The authors, along with fellow researchers from the University of Washington IHME in an article entitled “Ending Police Violence in America,” wrote that anti-police violence protests of 2020 prompted them to re-evaluate the accuracy of their previous estimates of police violence.

“These changes were long overdue,” they wrote. “Since first publishing our findings as part of the Global Burden of Disease Study (GBD) in 2012, we continually missed approximately half of all deaths from police violence in the U.S. by relying solely on NVSS data to inform our estimates.”

They noted that in their previous GBD study they failed to include 14,200 deaths, or about 55% of fatal encounters with police between 1980 and 2017, because another cause of death was listed on the death certificate. The additional deaths were found as a result of data from three nongovernmental organizations that more accurately track police violence: Mapping Police Violence, Fatal Encounters, and The Counted. These groups track police killings through news reports and public record requests.

“Our underreporting of police violence in the GBD was both a cause and consequence of structural racism within our institute and the field of public health,” they wrote, “the same structural racism that influences so many U.S. institutions including law enforcement.

Researchers discovered that some of the misclassified deaths occurred because medical examiners failed to mention law enforcement’s involvement on the death certificate.

Dr. Christopher Murray, the director of IHME, told news sources that the fact that deaths at the hands of the police aren’t showing up in official statistics may “point to the system of medical examiners.” According to Murray, they may have incentives unknown to the public for failing to classify a death as related to police violence.

Murray added, “One of the starkest findings was that racial disparities in police shootings have widened since 2000.”

The researchers pointed out in their article that accountability is necessary to address police violence in the United States to deter officers from using excessive force. “Beyond the legal system,” they wrote, “police union reforms are needed to save lives. For example, in a preliminary study, researchers at the University of Victoria and Cornell found a link between police collective bargaining and rising numbers of killings of racial and ethnic minority groups.”

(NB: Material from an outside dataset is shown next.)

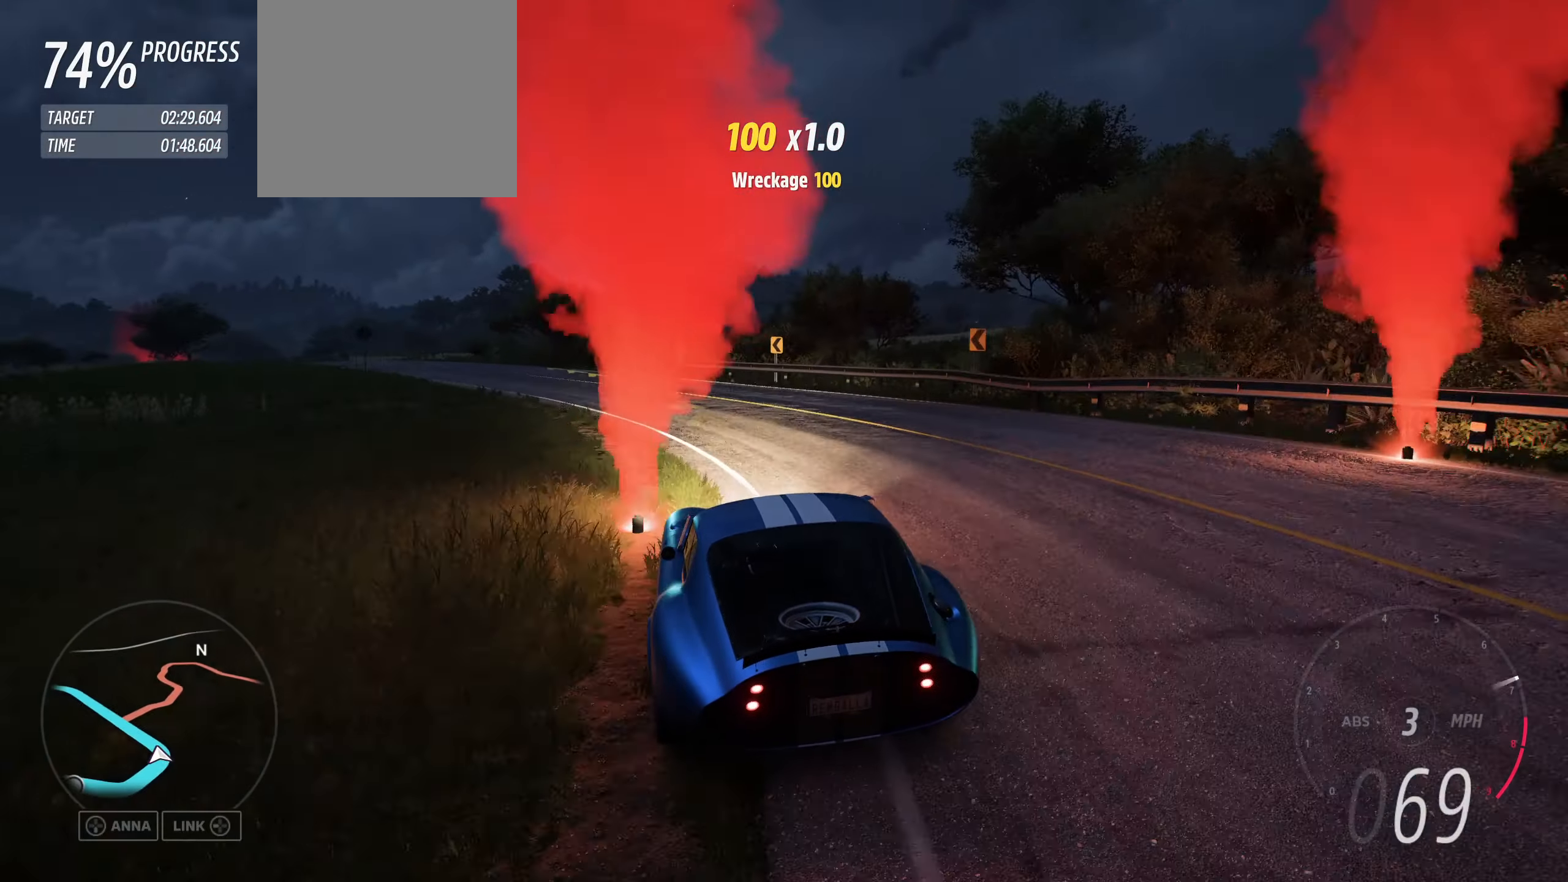
{"buttons": ["R2"], "left_stick": "up-left", "right_stick": "center", "events": []}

Co-lead researcher Eve Wool observed, “Efforts to prevent police violence and address systemic racism in the USA, including body cameras that record interactions of police with civilians along with de-escalation training and implicit bias training for police officers, for example, have largely been ineffective.”

IHME researchers concluded that “police violence is a mounting threat to public health in the United States, especially for Black Americans. As our nation reckons with our 400-year history of Black Americans being ‘violently denied the freedom and justice promised to all,’ we must confront systemic racism in all aspects of policing.”